* Document passage
Marshall, Alfred
Marshall, Alfred 1842-1924
BIBLIOGRAPHY
The economist Alfred Marshall was born on July 26, 1842, in London, the second son of William Marshall, a clerk at the Bank of England, and Rebecca Marshall, née Oliver. He was educated at Merchant Taylors School (1852–1861) and took the mathematical tripos (1861–1865) at Saint John’s College Cambridge as “second wrangler,” that is, second in the first class honours list. This achievement gained him a fellowship at Saint John’s, where his interests shifted to the moral sciences, initially philosophy and mental science. Marshall became a college lecturer (1868) and from the early 1870s began concentrating on economics. In 1877 he married Mary Paley, forcing his resignation from his college positions as college statutes then in force prohibited fellows to marry. From 1877 to 1881 Marshall served as principal and professor of political economy at Bristol University College. In 1883 he became a lecturer in economics at Oxford. In 1884 Marshall succeeded Henry Fawcett (1833–1884) as professor of political economy at Cambridge, a post he retained until 1908.
During his professorship at Cambridge, Marshall published his most significant book: Principles of Economics (1890). He had earlier published The Economics of Industry (1879) with his wife and Pure Theory of Foreign Trade and of Domestic Value (1879). Marshall gave most of his evidence to official government inquiries, on monetary and financial topics, on the poor laws, on national income accounting, and on local government finance during the 1880s and 1890s; and served as a member of the Labour Commission (1891–1894), set up by the government to inquire into labor unrest and recommend solutions thereto accordingly.
Marshall greatly expanded opportunities for the study of economics at Cambridge, an effort that culminated in the establishment of an economics and politics tripos in 1903. The Cambridge School of Economics he created was consolidated by his student A. C. Pigou (1877–1959), who became Marshall’s successor as chair. Other prominent students included John Neville Keynes (1852–1949) in the 1880s, and John Maynard Keynes (1883–1946) in 1905–06. In addition, Marshall was instrumental in the formation in 1890 of the British Economic Association, which became known as the Royal Economic Society in 1902.

* Data section
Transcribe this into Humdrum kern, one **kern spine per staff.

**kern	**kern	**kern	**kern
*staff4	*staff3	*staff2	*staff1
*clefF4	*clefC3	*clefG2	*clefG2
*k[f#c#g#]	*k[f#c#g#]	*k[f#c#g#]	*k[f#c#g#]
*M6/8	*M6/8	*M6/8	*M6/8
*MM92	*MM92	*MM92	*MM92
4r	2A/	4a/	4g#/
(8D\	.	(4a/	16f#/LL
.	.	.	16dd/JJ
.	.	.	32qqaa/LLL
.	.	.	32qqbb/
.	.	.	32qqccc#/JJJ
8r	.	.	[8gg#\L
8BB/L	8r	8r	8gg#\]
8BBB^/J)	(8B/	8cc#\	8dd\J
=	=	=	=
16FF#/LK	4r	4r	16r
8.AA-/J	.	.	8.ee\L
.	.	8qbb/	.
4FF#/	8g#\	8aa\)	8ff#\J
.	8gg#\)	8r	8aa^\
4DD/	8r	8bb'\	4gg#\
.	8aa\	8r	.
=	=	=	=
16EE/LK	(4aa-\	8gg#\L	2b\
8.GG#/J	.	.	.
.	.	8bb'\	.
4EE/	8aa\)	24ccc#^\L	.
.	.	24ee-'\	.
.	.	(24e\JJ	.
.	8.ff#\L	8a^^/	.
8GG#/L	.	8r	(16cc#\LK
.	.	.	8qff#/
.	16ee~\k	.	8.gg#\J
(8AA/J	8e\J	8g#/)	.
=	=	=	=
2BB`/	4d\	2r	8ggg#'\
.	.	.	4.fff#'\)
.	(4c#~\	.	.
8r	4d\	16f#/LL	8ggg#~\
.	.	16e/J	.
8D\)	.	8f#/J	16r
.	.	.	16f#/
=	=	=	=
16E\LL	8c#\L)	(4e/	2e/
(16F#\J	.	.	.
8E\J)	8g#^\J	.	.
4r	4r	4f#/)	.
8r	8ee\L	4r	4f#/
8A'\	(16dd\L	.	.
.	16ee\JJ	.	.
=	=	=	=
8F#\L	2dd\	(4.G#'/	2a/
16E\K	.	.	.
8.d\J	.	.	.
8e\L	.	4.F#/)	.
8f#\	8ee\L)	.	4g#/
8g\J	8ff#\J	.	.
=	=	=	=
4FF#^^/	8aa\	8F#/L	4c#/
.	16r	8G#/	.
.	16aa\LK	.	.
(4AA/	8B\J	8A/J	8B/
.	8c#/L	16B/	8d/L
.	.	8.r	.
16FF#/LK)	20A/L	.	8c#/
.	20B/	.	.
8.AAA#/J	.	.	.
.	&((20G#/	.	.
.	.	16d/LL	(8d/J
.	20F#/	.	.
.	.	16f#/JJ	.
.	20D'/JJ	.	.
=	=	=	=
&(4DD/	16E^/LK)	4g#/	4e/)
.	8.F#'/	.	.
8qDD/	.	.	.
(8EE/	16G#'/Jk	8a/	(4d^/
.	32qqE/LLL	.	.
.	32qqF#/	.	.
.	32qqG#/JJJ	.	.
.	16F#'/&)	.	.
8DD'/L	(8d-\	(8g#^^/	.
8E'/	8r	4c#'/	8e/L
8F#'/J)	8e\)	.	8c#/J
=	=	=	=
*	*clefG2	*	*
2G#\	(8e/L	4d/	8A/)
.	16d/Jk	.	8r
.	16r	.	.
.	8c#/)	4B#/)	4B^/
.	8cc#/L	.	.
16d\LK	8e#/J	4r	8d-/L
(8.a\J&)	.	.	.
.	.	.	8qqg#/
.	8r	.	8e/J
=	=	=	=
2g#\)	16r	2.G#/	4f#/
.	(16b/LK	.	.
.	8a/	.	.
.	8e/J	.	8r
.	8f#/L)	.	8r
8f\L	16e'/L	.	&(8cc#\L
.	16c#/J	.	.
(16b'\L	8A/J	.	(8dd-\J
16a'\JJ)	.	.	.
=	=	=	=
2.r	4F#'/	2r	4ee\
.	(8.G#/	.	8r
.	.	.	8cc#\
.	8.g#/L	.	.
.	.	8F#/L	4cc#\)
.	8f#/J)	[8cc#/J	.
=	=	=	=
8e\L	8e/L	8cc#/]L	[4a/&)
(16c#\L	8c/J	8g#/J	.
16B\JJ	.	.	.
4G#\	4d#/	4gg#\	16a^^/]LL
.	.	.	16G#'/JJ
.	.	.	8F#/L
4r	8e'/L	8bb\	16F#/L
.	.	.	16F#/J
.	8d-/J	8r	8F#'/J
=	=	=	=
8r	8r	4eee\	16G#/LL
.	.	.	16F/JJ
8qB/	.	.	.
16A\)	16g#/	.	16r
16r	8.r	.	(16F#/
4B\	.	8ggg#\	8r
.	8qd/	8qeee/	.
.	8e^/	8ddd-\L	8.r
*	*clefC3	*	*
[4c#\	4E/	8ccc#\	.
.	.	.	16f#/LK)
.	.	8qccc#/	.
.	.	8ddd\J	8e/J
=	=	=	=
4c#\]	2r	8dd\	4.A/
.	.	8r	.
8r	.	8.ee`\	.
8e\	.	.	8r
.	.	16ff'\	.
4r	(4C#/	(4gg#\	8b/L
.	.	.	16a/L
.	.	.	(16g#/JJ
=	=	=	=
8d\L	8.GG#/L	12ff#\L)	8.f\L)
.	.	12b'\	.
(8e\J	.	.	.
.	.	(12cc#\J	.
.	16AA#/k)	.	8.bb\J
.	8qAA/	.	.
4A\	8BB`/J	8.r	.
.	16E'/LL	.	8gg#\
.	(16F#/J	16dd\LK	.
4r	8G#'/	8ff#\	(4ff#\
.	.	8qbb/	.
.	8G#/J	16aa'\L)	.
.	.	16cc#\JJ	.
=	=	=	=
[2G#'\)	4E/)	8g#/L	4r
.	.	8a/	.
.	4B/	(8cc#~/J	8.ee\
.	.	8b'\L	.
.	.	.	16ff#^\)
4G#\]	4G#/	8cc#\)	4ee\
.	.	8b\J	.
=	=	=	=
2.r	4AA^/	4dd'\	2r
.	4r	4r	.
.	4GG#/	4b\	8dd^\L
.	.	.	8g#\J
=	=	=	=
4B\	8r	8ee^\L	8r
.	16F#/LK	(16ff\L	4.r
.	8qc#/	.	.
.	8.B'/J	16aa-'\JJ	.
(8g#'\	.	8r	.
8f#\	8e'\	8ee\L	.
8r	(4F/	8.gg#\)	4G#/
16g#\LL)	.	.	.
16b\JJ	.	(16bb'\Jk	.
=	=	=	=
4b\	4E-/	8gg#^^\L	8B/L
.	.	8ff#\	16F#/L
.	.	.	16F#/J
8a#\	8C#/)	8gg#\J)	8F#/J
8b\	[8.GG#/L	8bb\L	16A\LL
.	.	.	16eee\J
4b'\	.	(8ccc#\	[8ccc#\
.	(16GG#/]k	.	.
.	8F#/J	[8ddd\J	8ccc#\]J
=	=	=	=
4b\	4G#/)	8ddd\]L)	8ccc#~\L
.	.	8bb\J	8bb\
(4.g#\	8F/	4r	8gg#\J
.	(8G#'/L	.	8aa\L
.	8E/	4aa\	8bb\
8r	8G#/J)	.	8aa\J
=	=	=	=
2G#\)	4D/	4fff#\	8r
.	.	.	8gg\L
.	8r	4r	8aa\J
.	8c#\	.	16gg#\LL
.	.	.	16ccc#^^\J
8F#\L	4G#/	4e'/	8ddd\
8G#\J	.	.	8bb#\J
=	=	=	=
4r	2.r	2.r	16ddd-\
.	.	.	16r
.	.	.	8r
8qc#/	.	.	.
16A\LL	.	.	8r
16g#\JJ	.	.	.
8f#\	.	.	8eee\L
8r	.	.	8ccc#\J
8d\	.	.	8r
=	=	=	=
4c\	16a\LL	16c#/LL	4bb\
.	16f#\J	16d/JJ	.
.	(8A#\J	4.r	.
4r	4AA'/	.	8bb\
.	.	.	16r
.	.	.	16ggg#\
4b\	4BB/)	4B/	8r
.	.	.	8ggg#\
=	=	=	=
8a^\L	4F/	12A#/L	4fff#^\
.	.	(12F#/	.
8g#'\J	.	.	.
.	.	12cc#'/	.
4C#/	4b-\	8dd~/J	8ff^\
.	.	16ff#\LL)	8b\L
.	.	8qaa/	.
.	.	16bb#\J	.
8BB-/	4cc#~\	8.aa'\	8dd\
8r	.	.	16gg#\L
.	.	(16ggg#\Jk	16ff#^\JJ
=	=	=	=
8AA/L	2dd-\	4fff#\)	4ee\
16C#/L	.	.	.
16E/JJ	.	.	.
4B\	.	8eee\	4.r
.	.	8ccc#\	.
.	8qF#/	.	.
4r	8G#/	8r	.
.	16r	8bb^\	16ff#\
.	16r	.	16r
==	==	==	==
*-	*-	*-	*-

* Goal A
In the Alfred Marshall biography, what posts did Marshall hold from 1877 to 1881?
* Goal B
How many lines of the listing contain the string "kern"? Reply with the number only.

* Expected answer A
He was principal and professor of political economy at Bristol University College.

* Expected answer B
2